第63話 キメラはどこに?

 キメラを探して、ひたすらウロウロする。20階に来ると、ボス部屋から出て来たグループが肩を落としていた。

「また魔女だ。クソッ」

「俺達はひたすら将軍が出るまでアタックする係だ。やるしかない」

「そうだな。認めてもらえれば、マリオ・ルターのチームに入れてくれるんだからな」

「さあ、やろう!」

 そう言って、部屋の前で肩を叩き合っていた。

 俺達はそこを離れ、言い合った。

「将軍は手に入ったも同然だな」

「でも、録画されてないから、倒したとは証明できないぜ」

「向こうは『チーム』だ。それで、カメラは2台。持ってないチームメンバーがやったというんだろ。

 もしくは、今の奴が録画してて、そのデータを使うとか」

「汚ねえな」

「それをギャフンと言わせてやるんだ」

「鳴海ちゃん、かなり怒ってる?」

「鳴海ちゃん言うな」


 キメラはどこだ。

 これまで目撃情報のあった階はバラバラだが、75階から85階に集中している。なので、この間を俺達はウロウロしていた。

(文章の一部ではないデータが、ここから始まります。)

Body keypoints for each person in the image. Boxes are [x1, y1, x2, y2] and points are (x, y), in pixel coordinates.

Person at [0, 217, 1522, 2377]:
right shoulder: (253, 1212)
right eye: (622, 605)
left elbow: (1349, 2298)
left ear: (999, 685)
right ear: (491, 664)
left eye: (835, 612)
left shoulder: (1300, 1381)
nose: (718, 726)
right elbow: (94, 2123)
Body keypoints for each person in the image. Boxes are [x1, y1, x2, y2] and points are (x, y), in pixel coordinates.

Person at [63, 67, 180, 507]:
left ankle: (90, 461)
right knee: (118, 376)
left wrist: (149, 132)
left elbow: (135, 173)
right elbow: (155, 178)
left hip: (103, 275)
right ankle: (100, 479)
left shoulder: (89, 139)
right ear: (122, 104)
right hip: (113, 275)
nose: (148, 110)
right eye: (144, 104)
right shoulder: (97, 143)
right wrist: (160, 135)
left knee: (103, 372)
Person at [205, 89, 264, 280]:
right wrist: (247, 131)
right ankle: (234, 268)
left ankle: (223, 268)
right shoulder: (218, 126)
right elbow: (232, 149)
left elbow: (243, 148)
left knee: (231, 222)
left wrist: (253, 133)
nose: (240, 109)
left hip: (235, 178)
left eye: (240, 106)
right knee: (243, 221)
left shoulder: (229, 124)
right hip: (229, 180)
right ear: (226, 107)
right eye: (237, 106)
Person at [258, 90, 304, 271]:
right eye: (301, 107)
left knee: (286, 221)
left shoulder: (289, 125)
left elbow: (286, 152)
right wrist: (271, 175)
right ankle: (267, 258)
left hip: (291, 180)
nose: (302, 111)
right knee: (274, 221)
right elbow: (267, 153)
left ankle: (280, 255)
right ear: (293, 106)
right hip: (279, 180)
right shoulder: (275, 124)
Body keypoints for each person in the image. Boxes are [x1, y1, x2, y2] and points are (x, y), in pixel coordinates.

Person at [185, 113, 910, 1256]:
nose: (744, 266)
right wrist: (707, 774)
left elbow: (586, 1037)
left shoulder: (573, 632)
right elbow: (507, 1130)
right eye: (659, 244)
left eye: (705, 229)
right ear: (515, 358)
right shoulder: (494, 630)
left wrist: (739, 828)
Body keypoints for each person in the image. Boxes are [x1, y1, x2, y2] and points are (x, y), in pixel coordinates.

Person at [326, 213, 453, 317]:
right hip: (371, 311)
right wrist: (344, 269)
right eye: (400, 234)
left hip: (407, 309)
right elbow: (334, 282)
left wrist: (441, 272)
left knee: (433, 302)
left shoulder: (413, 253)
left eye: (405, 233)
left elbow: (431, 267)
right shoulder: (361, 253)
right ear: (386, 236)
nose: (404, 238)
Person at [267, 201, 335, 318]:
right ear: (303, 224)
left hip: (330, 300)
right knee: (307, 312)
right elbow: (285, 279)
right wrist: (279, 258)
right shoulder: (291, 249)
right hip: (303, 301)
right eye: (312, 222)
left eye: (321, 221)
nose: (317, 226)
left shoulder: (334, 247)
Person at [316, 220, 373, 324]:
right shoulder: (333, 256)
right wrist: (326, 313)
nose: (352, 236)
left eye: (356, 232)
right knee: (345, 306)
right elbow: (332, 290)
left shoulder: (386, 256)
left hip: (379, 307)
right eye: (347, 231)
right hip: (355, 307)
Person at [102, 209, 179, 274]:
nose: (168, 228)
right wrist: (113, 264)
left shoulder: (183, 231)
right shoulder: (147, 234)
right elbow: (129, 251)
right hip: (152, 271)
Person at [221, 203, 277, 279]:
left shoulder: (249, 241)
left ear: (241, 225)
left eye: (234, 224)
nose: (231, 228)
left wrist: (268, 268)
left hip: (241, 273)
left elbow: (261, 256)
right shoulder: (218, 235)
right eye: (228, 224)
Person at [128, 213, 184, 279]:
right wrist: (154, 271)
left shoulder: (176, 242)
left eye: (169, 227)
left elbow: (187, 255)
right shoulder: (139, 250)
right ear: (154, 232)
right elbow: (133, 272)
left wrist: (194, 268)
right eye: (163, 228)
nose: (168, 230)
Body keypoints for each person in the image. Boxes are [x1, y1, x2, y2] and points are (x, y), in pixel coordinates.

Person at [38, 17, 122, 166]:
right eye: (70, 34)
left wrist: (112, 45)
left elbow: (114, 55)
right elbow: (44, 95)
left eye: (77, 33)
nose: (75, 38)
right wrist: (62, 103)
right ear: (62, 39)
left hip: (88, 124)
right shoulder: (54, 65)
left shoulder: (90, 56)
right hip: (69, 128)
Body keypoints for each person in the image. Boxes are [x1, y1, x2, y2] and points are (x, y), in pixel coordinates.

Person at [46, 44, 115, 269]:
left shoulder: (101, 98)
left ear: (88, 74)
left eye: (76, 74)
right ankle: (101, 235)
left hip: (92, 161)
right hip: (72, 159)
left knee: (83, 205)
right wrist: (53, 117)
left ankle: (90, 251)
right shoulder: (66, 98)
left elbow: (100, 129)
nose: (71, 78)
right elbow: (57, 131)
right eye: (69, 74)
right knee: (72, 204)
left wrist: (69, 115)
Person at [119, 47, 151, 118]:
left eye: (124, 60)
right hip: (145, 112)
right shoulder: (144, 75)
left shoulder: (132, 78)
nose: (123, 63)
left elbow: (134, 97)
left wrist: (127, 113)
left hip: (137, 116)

 マリオの仲間と思われる探索者も見かけるが、向こうも見つけられていないらしい。

 それはそうと、マリオはどこにいるんだろう?

「いねえな」

「まあ、ちょっと落ち着いて食事でもして休もう。もしかしたら、匂いに釣られて出て来るかも知れないぞ」

 冗談を言いながら、階段に座ってバッグから弁当を出す。転移石を使って柏木に持って来てもらった、生野菜サラダとチキンソテー弁当だ。

 今度、ロブスターとかマグロとかをおすそ分けしよう。

「しかし、虎と牛か。エサで釣るなら、肉?それとも草?」

「頭の虎は肉食だけど、胃袋の牛は草食だよな。

 いや、地球の虎や牛とは別物だからな」

 言って、横に置いたサラダを取ろうとして、気付いた。

 デカい何かが、そこにいた。

「……采真。これ何だと思う?」

 むしゃむしゃとサラダのカップに口を突っ込んで食べている。そいつは、虎の頭に、牛の体をしていた。

「牛って、黒毛牛か。反射的に牛乳のやつを想像してたぜ」

 采真がそれを見ながら言った。

「ホルスタインか。牛っぽいな。牛乳パックに描いてある絵ってあれだもんな」

「だろ」

「これ、肉は黒毛和牛みたいなもんかな。まあ、和牛はないか。伊牛?」

 俺達は言いながら、静かに武器に手を伸ばした。

 と、キメラが慌てる。

「ブモオー、ガルウウ!?」

 サラダの容器に突っ込んだ顔が、取れなくなったのだ。

「落ち着け、な」

 暴れるキメラをなだめながら、

「いや、チャンスだろ」

と我に返った。

 風で首の切断を試みる。

 が、弾かれる。

 火か?焼肉だな。

「グオオオオオ!!」

 暴れてグルグルと回る。少し香ばしい匂いがした。

「やべえ。焼肉食いたい」

 言いながら、采真が剣を心臓の辺りに突き立てようとする。

 騒ぎに気付いたのか、探索者が寄って来た。

「キメラだ!」

 手を出そうとする奴を、別の探索者が止める。

 誰かが先に手を出していたら、危険な時以外手を出さないのが常識だし、それも一言断ってからだ。

「固いぜ」

「竜よりましだろ」

「それより逃がさないようにしたい。采真、氷で囲むぞ」

「わかった!」

 俺は、俺達とキメラの周りに氷の壁を作った。

 そこでやっとサラダ容器が外れて、キメラは自由になった。

 千切りキャベツが鼻の頭にくっついているのが笑える。

 だが、危険は本物だ。

「采真。ホルモン欲しいか?」

「魔獣のホルモンって怖くない?」

「だよな。じゃあ」

 胴を狙って氷の槍を撃ち込む。

 が、横っ飛びにキメラは除け、突っ込んで来る。

「鳴海!」

「闘牛はスペインだよな」

 言い、足元に魔術を撃ち込んで穴を掘り、地面に潜り込む。そして、真上を通過するキメラに氷を撃ち込んだ。

「グロオオオオ!」

 鳴いて、足を折る。

 と、頭と体の模様が入れ替わった。

「はあ!?」

「器用なやつめ」

 今度は口から涎を垂らしながら、采真に飛び掛かって行く。

 采真がそれよりも早く横へ飛び、すれ違いざまに頭に斬りつける。

「ブモオオオ!」

 頭を振って、血を流しながらも、俺達を憎らし気に睨む。

「なあ、采真。これ、どうしたら死ぬんだ?」

「それ、俺も訊こうと思ってたところだぜ」

 キメラは、トラの頭と牛の体に戻っていた。